Voy a oponer la plaza B elmonte al megaconcierto de Metallica, promocionado meses antes de su realización. Parece una inocentada, pero es solo una manera de entender lo que estamos perdiendo. Aunque no soy un aficionado taurino, me gustan las fiestas populares, tanto que llegué a escribir un libro sobre el tema. Así que, en las recientes fiestas de Quito, acudí a una corrida nocturna en la Belmonte. Me atrajo el espectáculo, sobretodo las banderillas de El Fandi en ese espacio tan quiteño y familiar, pero confieso que eché de menos el peso de los toros y su muerte en la arena. Era como la conquista amorosa sin la suerte suprema. Entonces pensé que los grupos que apoyaron la supresión de la estocada final, pero callan sobre el Yasuní, mutilaron un importante ritual de la cultura quiteña pues las corridas de toros llegaron con el castellano, el sacrificio de la misa, la guitarra, los gallos y tantas cosas que fueron constituyendo nuestra identidad mestiza desde hace cinco siglos.
Porque en sus buenos tiempos la plaza Belmonte no era solo una arena taurina sino también el centro de la temporada de Inocentes, que arrancaba el 28 de diciembre con bailes, disfrazados, pailas de fritada y aguardiente bajo los graderíos.
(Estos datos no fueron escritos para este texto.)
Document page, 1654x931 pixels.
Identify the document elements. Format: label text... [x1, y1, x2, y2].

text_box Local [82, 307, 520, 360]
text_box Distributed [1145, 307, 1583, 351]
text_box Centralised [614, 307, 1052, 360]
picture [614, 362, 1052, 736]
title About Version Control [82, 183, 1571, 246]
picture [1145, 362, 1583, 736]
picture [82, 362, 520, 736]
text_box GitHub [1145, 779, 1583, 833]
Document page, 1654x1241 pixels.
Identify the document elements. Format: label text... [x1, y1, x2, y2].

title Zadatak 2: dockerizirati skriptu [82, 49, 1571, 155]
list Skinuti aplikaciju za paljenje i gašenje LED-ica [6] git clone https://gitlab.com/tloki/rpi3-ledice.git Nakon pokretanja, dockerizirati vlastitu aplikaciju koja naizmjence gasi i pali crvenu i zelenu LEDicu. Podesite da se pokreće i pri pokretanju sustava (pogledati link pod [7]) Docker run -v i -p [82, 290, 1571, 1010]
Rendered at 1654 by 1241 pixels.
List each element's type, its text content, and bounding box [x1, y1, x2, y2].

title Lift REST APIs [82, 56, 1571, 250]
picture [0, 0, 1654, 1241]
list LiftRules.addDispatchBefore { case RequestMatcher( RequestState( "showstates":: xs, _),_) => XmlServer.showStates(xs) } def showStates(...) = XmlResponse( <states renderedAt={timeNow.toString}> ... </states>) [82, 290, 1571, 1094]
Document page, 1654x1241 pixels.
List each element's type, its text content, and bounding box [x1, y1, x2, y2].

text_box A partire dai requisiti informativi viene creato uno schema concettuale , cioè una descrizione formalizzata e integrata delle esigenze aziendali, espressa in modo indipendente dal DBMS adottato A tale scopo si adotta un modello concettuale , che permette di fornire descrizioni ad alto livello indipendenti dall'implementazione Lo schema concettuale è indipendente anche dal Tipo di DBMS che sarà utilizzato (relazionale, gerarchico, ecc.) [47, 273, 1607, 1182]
Cuando los payasos y sus chorizos declinaban ya, surgieron las fiestas de Quito alrededor de la música nacional, el cuarenta y las corridas, lo que era muy lógico en esa capital de los años 60, de vida barrial, estrechamente vinculada al campo, la artesanía y las tradiciones populares.
El primer boom petrolero sacudió las estructuras sociales y Quito se fue modernizando de una manera atropellada e híbrida. Llegaron los shopping centers, el punk, la comida rápida , el marketing de cualquier cosa, de detergentes a presidentes, y olas de migrantes de variada procedencia que creaban tribus urbanas con distintos intereses y buscaban su espacio bajo el sol… de la televisión. La dolarización y el segundo boom petrolero, con su elegante y metalizada clase media, han llevado el proceso hasta su globalización total. Entonces llega Metallica.
No tengo nada en contra de esos conciertos; cada uno tiene derecho a oír la música que le gusta, a ver las corridas completas o a hacer de su poto un florero, como dicen las chilenas. Pero sí es muy decidor que los taurinos hayan sido relegados a placitas portátiles o provincianas, mientras el megaconcierto tendrá lugar en una pista de aviación cosmopolita, impersonal, ilimitada, donde ropas, canciones, pitos y gritos, todo será idéntico a cualquier otro concierto metálico en cualquier pista del planeta.
Por último, ¿quién soy yo para adivinar si los intelectuales de izquierda estarán pensando pronunciarse contra la expresión más ruidosa del ‘imperialismo cultural’, o ya habrán adquirido sus tickets VIP para escucharla?